# Page
[start]

South African state-owned asset management firm

The Public Investment Corporation (PIC) is a South African state-owned entity (SOC) with R2.693 trillion (US$142 Billion) of assets under management as of 31 March 2024. It is Africa's largest asset manager. Established in 1911, it holds large stakes in several South African companies, and is one of the entities through which the government implements its policy of Broad-Based Black Economic Empowerment. The PIC is also responsible for investing in the South African Government Employees Pension Fund (GEPF).

==History==
The organisation has its origins in 1911, with the passing of the Public Debt Commissioners Act of 1911, a year after the formation of the Union of South Africa. Known then as the Public Debt Commissioners, it would manage the government's debt, investing the government and South African Railways and Harbours trust funds and by 1924 had taken on the provincial administrators funds as well. By the mid-1920s it would manage the granting of loans to local governments in the country. The Pension funds managed by the government would allow the government to borrow against those funds. In 1984, a new act, the Public Investment Commissioners Act No.45 of 1984, moved its focus from debt to investment management, investing funds on behalf of government organisations, the appointment of commissioners and the finance minister as its chairman.

[end]

# Directives
(a) Write out the records again from the line with "order: Oxalidales" to the line with "genus: Dendrocalamus", replacing "scientific name" with "species" and keeping everything else the same.
(b) Continue the Public Investment Corporation article from the point where it stops.
The records have no connection to the Public Investment Corporation article.

# Entries shown
[start]

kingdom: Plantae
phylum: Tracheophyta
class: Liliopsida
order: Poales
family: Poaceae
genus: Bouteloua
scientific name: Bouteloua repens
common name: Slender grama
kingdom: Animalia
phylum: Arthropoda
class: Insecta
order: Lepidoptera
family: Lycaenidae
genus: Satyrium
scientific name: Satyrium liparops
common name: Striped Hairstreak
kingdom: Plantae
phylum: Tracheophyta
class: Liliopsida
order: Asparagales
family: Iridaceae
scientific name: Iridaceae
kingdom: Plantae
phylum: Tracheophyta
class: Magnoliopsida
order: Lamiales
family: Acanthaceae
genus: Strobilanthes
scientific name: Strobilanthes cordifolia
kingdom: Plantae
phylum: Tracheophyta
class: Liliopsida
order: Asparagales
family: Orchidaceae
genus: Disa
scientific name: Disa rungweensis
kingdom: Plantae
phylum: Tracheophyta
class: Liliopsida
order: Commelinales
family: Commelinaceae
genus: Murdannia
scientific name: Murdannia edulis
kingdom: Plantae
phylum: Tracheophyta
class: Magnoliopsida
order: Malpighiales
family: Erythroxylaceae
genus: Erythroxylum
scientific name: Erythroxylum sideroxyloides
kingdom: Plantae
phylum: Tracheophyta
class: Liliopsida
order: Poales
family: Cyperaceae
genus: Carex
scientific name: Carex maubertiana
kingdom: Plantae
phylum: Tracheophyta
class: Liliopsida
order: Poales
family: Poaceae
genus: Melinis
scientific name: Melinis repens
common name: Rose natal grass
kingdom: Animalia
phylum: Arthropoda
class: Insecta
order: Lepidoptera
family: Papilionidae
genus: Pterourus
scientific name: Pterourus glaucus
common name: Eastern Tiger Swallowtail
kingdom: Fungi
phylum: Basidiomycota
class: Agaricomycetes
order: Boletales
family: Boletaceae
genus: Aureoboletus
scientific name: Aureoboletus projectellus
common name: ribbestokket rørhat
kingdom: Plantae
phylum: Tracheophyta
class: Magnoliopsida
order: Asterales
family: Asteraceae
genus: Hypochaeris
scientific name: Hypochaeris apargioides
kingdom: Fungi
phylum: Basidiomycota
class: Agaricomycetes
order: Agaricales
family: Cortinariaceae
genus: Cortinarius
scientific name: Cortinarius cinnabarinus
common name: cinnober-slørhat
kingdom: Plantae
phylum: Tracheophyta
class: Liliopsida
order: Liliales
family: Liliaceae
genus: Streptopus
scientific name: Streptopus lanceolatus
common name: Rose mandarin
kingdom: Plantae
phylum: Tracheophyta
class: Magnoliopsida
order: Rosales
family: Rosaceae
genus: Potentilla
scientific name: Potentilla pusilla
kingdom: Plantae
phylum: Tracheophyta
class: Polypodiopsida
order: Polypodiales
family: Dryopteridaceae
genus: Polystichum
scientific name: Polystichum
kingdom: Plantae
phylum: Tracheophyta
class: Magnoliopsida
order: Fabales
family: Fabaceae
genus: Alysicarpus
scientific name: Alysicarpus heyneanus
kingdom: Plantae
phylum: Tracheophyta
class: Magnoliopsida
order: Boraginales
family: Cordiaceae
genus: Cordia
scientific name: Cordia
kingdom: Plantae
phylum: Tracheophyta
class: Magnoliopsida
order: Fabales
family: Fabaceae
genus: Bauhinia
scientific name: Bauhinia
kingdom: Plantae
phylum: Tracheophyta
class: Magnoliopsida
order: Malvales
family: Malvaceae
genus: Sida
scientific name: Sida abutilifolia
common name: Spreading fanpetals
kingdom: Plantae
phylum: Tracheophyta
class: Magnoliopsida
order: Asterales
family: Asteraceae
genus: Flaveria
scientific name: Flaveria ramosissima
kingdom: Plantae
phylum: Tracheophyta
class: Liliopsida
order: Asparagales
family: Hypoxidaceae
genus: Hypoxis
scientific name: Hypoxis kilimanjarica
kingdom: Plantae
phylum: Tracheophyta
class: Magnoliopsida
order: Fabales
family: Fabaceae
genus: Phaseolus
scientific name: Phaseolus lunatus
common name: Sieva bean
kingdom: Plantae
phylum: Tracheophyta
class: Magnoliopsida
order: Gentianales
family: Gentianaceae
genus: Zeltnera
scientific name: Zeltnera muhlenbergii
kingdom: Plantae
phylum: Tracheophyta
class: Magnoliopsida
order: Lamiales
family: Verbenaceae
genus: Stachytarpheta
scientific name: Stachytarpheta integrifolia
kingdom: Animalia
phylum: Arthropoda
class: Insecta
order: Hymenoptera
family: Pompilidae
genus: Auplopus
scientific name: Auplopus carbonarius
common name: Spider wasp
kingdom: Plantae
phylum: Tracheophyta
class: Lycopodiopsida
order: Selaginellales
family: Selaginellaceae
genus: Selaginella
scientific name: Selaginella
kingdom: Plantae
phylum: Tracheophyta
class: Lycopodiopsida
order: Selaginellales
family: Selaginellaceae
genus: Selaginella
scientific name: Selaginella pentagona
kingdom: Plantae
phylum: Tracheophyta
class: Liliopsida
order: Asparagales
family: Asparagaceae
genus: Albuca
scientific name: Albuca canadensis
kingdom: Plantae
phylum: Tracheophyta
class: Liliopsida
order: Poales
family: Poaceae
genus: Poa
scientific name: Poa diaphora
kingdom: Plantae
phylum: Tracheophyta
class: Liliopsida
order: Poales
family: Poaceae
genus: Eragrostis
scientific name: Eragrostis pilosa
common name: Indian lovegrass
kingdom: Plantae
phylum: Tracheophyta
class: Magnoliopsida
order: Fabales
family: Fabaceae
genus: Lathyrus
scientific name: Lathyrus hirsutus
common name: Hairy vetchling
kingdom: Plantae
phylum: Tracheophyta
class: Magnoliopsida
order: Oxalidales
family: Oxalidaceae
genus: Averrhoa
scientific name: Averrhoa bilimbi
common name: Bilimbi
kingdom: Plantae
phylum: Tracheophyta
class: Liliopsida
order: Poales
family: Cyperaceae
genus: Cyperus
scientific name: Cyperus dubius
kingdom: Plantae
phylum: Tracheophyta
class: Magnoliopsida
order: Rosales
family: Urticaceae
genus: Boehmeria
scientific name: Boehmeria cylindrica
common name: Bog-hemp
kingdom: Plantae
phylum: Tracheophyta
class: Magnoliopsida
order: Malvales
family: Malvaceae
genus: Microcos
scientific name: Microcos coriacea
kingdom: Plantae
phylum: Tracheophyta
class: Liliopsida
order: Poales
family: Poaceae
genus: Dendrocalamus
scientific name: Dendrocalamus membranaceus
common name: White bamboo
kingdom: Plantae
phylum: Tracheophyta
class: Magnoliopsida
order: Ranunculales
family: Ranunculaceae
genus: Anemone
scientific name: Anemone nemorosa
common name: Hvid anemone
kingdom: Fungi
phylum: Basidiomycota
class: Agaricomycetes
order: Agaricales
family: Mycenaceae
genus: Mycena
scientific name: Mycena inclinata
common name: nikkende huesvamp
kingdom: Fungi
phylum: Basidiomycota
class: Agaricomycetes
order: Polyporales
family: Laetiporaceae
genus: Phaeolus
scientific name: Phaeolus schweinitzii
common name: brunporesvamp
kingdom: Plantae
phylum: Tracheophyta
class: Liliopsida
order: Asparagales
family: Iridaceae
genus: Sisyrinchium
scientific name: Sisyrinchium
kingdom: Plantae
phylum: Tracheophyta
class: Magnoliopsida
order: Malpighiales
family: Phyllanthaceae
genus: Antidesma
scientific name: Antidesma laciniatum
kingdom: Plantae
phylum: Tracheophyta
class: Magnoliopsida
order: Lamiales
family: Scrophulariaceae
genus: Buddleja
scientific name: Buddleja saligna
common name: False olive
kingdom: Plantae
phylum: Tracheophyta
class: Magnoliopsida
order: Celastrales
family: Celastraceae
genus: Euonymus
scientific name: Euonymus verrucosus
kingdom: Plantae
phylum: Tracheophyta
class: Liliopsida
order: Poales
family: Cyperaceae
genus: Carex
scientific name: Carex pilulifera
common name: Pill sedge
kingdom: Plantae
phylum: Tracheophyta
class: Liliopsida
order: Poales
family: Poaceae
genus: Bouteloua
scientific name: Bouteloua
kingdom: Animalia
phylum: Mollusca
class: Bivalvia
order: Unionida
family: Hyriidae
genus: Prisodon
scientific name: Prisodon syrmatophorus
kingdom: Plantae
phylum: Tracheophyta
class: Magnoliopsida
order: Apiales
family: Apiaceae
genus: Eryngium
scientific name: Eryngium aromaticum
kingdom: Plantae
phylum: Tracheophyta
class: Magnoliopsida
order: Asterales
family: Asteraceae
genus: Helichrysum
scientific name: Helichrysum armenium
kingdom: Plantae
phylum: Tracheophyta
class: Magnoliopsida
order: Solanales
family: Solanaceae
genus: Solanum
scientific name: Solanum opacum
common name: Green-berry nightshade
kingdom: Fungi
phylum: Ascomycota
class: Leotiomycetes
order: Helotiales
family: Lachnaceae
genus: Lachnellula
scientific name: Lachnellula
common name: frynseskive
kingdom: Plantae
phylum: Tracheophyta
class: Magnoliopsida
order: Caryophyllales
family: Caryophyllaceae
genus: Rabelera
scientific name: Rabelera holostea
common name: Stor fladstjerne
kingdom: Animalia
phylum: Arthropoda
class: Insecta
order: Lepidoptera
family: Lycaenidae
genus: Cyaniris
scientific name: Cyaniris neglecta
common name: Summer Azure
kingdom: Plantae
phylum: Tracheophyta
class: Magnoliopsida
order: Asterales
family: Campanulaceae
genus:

[end]

# Answers below
(a)
order: Oxalidales
family: Oxalidaceae
genus: Averrhoa
species: Averrhoa bilimbi
common name: Bilimbi
kingdom: Plantae
phylum: Tracheophyta
class: Liliopsida
order: Poales
family: Cyperaceae
genus: Cyperus
species: Cyperus dubius
kingdom: Plantae
phylum: Tracheophyta
class: Magnoliopsida
order: Rosales
family: Urticaceae
genus: Boehmeria
species: Boehmeria cylindrica
common name: Bog-hemp
kingdom: Plantae
phylum: Tracheophyta
class: Magnoliopsida
order: Malvales
family: Malvaceae
genus: Microcos
species: Microcos coriacea
kingdom: Plantae
phylum: Tracheophyta
class: Liliopsida
order: Poales
family: Poaceae
genus: Dendrocalamus

(b)
With the first free election in South Africa in 1994, the Public Investment Commissioners announced the formation of the Isibaya Fund in 1995. This saw a portion of the money managed diverted to the new fund to invest in Socially Responsible Investments to target economic growth transformations in population groups disadvantaged during apartheid. The next change came in 2004 with a new act passed called the Public Investment Corporation Act of 2004, where the Public Investment Commission became legalised corporate asset managers. Now a client's specific investment objectives would be expresses in a detailed client investment mandate which are individually negotiated with a client concerned and approved by the Financial Services Board.

In 2016, PIC bought a 26.4% stake in South-African beverage company Distell from AB InBev. The stake was valued at $645 million. In 2020, PIC raised their stake in retailer Mr Price to 15.08%.

In March 2020 an inquiry was made into PIC which reported staff victimisation, bad company governance and impropriety, while former CEO Dan Matjila was accused of misusing funds and making poor investment decisions. In 2023 the PIC annual report's lack of transparency regarding the cost of legal proceeding and investigation of the inquiry was criticised.

The PIC made a $100 million equity investment in 2022 into the Africa Finance Corporation.

In November 2022, PIC, along with Aberdeen Asset Management, sold the remaining controlling shares of major South African retail firm Massmart to Bentonville, Arkansas-based retailer Walmart in an all-cash transaction valued at $377.6 million.

PIC increased its stake in Clicks Group to 20.135% in March 2025 by purchasing shares valued at $14.89 million. Later that month, PIC raised its stake in Woolworth to 20.248%, becoming the largest shareholder in the company. In the same year, PIC invested $40 million into Africa50, an African infrastructure investor.

==Governance==
The current chairman is also the South African Deputy Minister of Finance and was appointed by the Minister of Finance. The chairman is a government member mainly due to the high percentage of government pension funds under management by the Public Investment Corporation. All other directors are also appointed by Minister of Finance.

- Dr David Masondo (chairperson) (non-executive director)
- Ms Ntombifuthi Mtoba (deputy chairperson) (non-executive director)
- Ms Beverley Bouwer (non-executive director)
- Prof Bonke Dumisa (non-executive director)
- Mr Walter Hlaise (non-executive director)
- Mr Mugwena Maluleke (non-executive director)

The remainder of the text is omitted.